Without question, All the Light We Cannot See by Anthony Doerr. Just typing the title has me itching to read it again.

The Art of Racing in the Rain by Garth Stein also should not be missed, particularly if you are a dog lover.

If you are a fan of history, art or Italian, Mona Lisa: A Life Discovered by Dianne Hales is a must-read.

For those of you who are fascinated by the science of joy and gratitude as am I, The Happiness Advantage by Shawn Achor is the best I have read on this topic.

In Progress

  • Florence: The Birth of a City by Christopher Hibbert
  • The Secret Language of the Renaissance: Decoding the Hidden Symbolism of Italian Art by Richard Stemp

I love reading non-fiction but find it a bit daunting to read straight through. For some of the thicker books, I have a new system which is to read a chapter or two on the weekends. In this way, during the coming year, I am hoping to finish some books I have long wanted to complete, such as Vasari’s Lives of the Artists and a couple of Renaissance anthologies I have lying about.

First up for 2016 

  • Go Set a Watchman by Harper Lee
  • Bird by Bird by Anne Lamott
  • What else should be on my list for 2016? Please share your recommendations with me in the comments!

Happy reading to you all.

This post first appeared on Prayers and PiazzasFeatured photo of  Thomas Jefferson’s collection in the Library of Congress by Stacy di Anna .




8 Comments Add yours

  1. jgroeber says:

    I am so impressed that you get so much reading done in a year. I just cleaned out our large canvas beach bag (to turn it into a bag for boots and snow pants) and I found All the Light…, still shamefully unfinished. I just threw Didion’s The Year of Magical Thinking into my bag to re-read. If you haven’t read it yet, do. Sad but exquisite. Here’s to more reading and writing in the new year. Cheers!


    1. Thank you for the suggestion, I will put Magical Thinking on my list! My kids are older now and that has allowed me to steal a bit more reading time. Last year, I committed to reading 25 pages a day (or trying my best), which was motivating. Did I read in one of your recent posts that you have a connection to All the Light’s author?
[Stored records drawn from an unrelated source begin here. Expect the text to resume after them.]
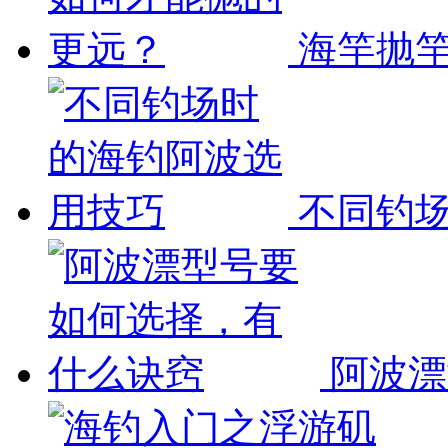
海竿抛竿
不同钓场
阿波漂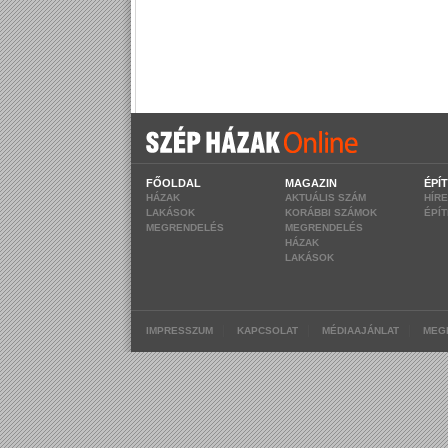
FŐOLDAL
MAGAZIN
ÉPÍ
HÁZAK
AKTUÁLIS SZÁM
HÍR
LAKÁSOK
KORÁBBI SZÁMOK
ÉPÍ
MEGRENDELÉS
MEGRENDELÉS
HÁZAK
LAKÁSOK
|
|
|
IMPRESSZUM
KAPCSOLAT
MÉDIAAJÁNLAT
MEG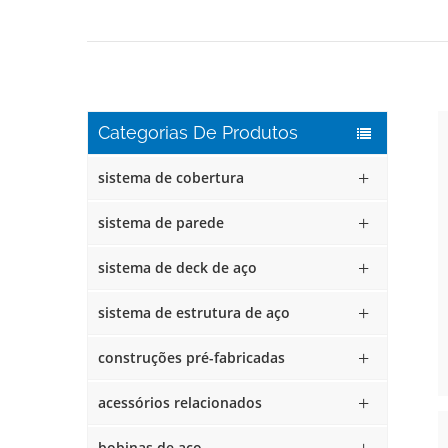
Categorias De Produtos
sistema de cobertura
sistema de parede
sistema de deck de aço
sistema de estrutura de aço
construções pré-fabricadas
acessórios relacionados
bobinas de aço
I so loved that book and I hope you are able to pick it back up soon. Blessings to you and yours. 🙂


      1. jgroeber says:

        An obscure connection, but yes. And as for Didion, I’ve just re-read the first chapter and am reminded of how searingly sad the book is. Sad but stunningly beautiful.

        Liked by 1 person

  2. “Bird by Bird” is always an encouraging read. I also enjoyed Hibbert’s “The Story of England” so I shall check out “Florence.” Hales’ work about Mona Lisa also sounds fascinating. May 2016 be filled with the pleasure of great books for you!

    Liked by 1 person

    1. Same to you, and thank you for the Hibbert suggestion. I hope you enjoy the Mona Lisa book!


  3. Debra Kolkka says:

    I look forward to reading Dianne Hales’ books about Mona Lisa, it sounds interesting.

    Liked by 1 person

    1. I hope you enjoy it! You may also like her previous book, La Bella Lingua, if you haven’t read it yet.